- [Extracted data]
——

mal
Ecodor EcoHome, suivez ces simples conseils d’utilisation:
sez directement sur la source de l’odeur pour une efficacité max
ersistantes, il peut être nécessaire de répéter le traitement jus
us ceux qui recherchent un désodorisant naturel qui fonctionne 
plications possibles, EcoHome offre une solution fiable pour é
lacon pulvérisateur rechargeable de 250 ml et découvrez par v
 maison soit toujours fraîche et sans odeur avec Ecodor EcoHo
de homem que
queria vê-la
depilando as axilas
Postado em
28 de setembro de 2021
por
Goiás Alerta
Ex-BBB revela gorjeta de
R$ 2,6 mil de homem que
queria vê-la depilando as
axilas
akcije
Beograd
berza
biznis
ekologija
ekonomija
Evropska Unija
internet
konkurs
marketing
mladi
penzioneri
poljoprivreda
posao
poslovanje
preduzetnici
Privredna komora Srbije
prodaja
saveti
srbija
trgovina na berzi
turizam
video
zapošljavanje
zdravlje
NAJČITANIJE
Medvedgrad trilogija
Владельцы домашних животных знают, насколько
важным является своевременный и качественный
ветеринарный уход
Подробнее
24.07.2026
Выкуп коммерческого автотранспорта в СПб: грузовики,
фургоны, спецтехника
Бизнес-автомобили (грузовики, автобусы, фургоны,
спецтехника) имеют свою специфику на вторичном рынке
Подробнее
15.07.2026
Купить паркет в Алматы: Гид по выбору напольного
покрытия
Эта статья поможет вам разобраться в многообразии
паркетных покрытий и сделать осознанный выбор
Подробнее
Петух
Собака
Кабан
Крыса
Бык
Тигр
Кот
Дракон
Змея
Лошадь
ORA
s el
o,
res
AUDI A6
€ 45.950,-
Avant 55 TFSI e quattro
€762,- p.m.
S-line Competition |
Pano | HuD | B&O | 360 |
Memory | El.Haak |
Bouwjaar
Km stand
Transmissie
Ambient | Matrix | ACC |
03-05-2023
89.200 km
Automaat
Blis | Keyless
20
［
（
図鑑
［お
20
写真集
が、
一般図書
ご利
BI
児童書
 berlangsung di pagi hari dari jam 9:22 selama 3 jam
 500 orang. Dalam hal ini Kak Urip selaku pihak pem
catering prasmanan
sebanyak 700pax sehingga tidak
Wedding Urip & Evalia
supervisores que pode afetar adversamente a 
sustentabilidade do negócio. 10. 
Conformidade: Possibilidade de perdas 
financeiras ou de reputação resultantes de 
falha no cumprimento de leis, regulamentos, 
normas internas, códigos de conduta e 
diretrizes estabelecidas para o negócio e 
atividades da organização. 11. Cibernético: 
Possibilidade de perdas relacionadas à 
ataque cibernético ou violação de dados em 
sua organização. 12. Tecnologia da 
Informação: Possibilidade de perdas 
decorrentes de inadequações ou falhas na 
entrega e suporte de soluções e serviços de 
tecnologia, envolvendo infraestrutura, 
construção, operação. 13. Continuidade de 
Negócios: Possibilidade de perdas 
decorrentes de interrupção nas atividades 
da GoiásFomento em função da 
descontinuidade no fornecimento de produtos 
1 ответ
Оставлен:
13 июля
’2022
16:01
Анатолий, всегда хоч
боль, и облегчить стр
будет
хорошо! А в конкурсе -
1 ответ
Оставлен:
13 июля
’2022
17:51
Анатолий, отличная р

——

- [Directive]
Please reproduce exactly the lines in the listing above from the one containing "sua organização. 12. Tecnologia da" through the one containing "da GoiásFomento em função da", both included, and nothing more.

- [Your response]
sua organização. 12. Tecnologia da 
Informação: Possibilidade de perdas 
decorrentes de inadequações ou falhas na 
entrega e suporte de soluções e serviços de 
tecnologia, envolvendo infraestrutura, 
construção, operação. 13. Continuidade de 
Negócios: Possibilidade de perdas 
decorrentes de interrupção nas atividades 
da GoiásFomento em função da 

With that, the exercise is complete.